After a heart-wrenching week of meeting with Floridians whose lives were devastated by the horrific Orlando terror attack, Florida Gov. Rick Scott (R) made no bones about his opinion of the way President Obama and his administration was responding to the threat of radical Islam.
"At some point," said Scott, "we're going to get a president that is going to say, 'I care about destroying ISIS.'"
Scott's comments came in response to Attorney General Loretta Lynch announcing Sunday that her department was going to release the transcript of Orlando jihadist Omar Mateen's 911 call, but with all references to radical Islam and ISIS edited out.

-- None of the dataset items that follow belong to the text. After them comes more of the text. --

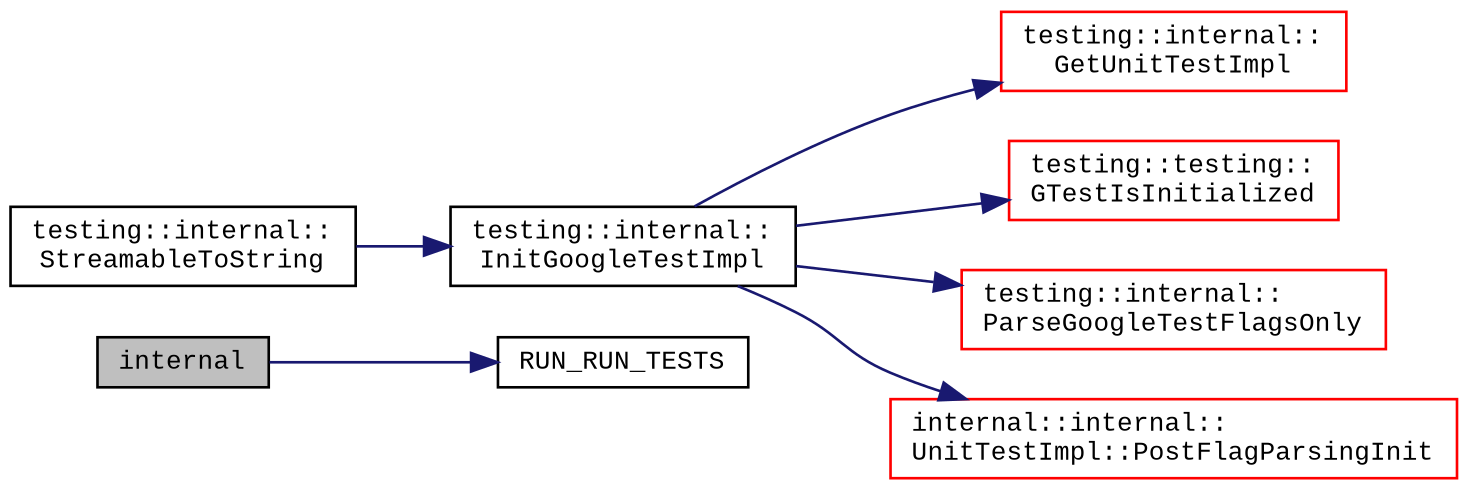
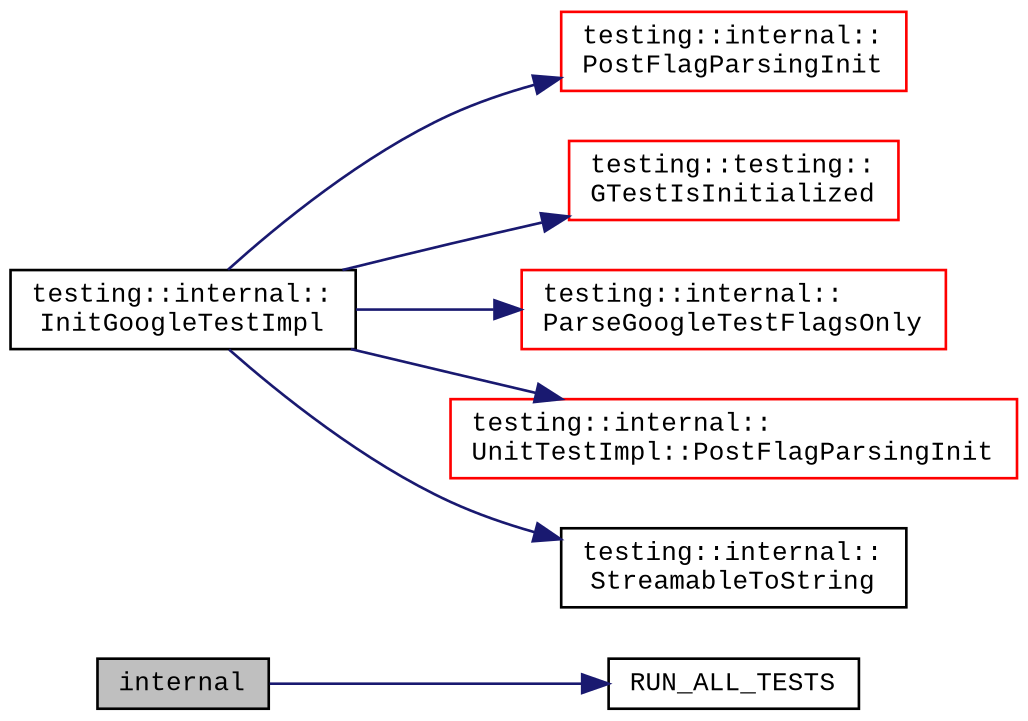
  digraph {
    fontname="Liberation Mono"
    rankdir=LR
    node [color=black fontname="Liberation Mono" fontsize=10 shape=record]
    edge [color=midnightblue fontname="Liberation Mono" fontsize=10 labelfontname=Helvetica labelfontsize=10 style=solid]
    n1 [fillcolor=grey75 fontcolor=black height=0.2 label=internal style=filled width=0.4]
-   n2 [height=0.2 label=RUN_RUN_TESTS width=0.4]
+   n2 [height=0.2 label=RUN_ALL_TESTS width=0.4]
    n3 [height=0.2 label="testing::internal::\lInitGoogleTestImpl" width=0.4]
-   n4 [color=red height=0.2 label="testing::internal::\lGetUnitTestImpl" width=0.4]
+   n4 [color=red height=0.2 label="testing::internal::\lPostFlagParsingInit" width=0.4]
    n5 [color=red height=0.2 label="testing::testing::\lGTestIsInitialized" width=0.4]
    n6 [color=red height=0.2 label="testing::internal::\lParseGoogleTestFlagsOnly" width=0.4]
-   n7 [color=red height=0.2 label="internal::internal::\lUnitTestImpl::PostFlagParsingInit" width=0.4]
+   n7 [color=red height=0.2 label="testing::internal::\lUnitTestImpl::PostFlagParsingInit" width=0.4]
    n8 [height=0.2 label="testing::internal::\lStreamableToString" width=0.4]
    n1 -> n2
    n3 -> n4
    n3 -> n5
    n3 -> n6
    n3 -> n7
-   n8 -> n3
+   n3 -> n8
  }
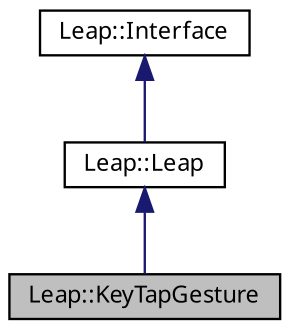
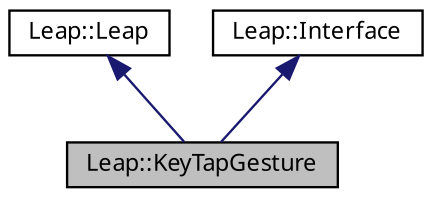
  digraph {
    fontname="Noto Sans"
    node [color=black fillcolor=white fontname="Noto Sans" fontsize=10 shape=record style=filled]
    edge [color=midnightblue dir=back fontname="Noto Sans" fontsize=10 labelfontname=Helvetica labelfontsize=10 style=solid]
    n1 [fillcolor=grey75 fontcolor=black height=0.2 label="Leap::KeyTapGesture" width=0.4]
    n2 [height=0.2 label="Leap::Leap" width=0.4]
    n3 [height=0.2 label="Leap::Interface" width=0.4]
    n2 -> n1
-   n3 -> n2
+   n3 -> n1
  }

"At some point, we're going to get a president that is going to say, 'I care about destroying ISIS.'"
Florida Gov. Rick Scott
The absurd, Orwellian move rightly earned Lynch and her DOJ a growing chorus of criticism. Shortly after the edited transcript was released Monday, the administration caved to the public shaming and posted the unedited version. Instead of deemphasizing the terrorists ISIS and radical Islamic propaganda, all Lynch succeeded in doing was underscoring it and proving that the edit was a purely political move.
Asked about what he thought about the administration's attempt to erase "radical Islam" and "ISIS" from the record, Scott connected the move to Obama's failure to effectively respond to the threat of radical Islamic terror.
"This seems like this is another example of not focusing on the evil here. It’s evil. It’s ISIS. It’s radical Islam," Scott told Fox News Sunday from Orlando.
"At some point we are going to get a president that is going to say, ‘You know, I care about destroying ISIS,'" said Scott. "For everyone that's a [victim] of this ... I want a focus on how do we get rid of ISIS. How do we stop this? How do we stop radical Islam?"
"This is wrong," he added. "It’s hurting our country. This is an attack on our gay community, our Hispanic community but our entire nation."
Asked what he thought Lynch meant by claiming she doesn't want to "re-victimize" those who have suffered, Scott said, "I have no idea what she means."
"But I can tell you what: I have gone to funerals, I’ve sat down and cried with the parents," he added. "I’ve gone and visited individuals in the hospitals. They are grieving. Now, they want answers. If it was my family I would want answers. We all would like answers."
Lynch, said Scott, should "release everything," which she did to much humiliation Monday afternoon. The reluctance to name the enemy and distract from the clear evidence, the governor suggested, was more indication that the Obama administration has still failed to "get serious about destroying ISIS."
The administration's quick reversal on the edited transcript (which still replaces all reference to "Allah" with "God"), proved that there was no investigative reason to try to hide the terrorist's pledges of allegiance, proving Scott and others, right that the Obama and Lynch were playing ideological games with the facts of an attack that left 49 innocent people dead and 53 others wounded.
When they released the unedited versions, the DOJ and FBI released a joint statement dismissing the whole thing as an "unnecessary distraction."
"Unfortunately, the unreleased portions of the transcript that named the terrorist organizations and leaders have caused an unnecessary distraction from the hard work that the FBI and our law enforcement partners have been doing to investigate this heinous crime," they said.
Meanwhile, White House spokesman Josh Earnest said Monday that none of it was Obama's fault.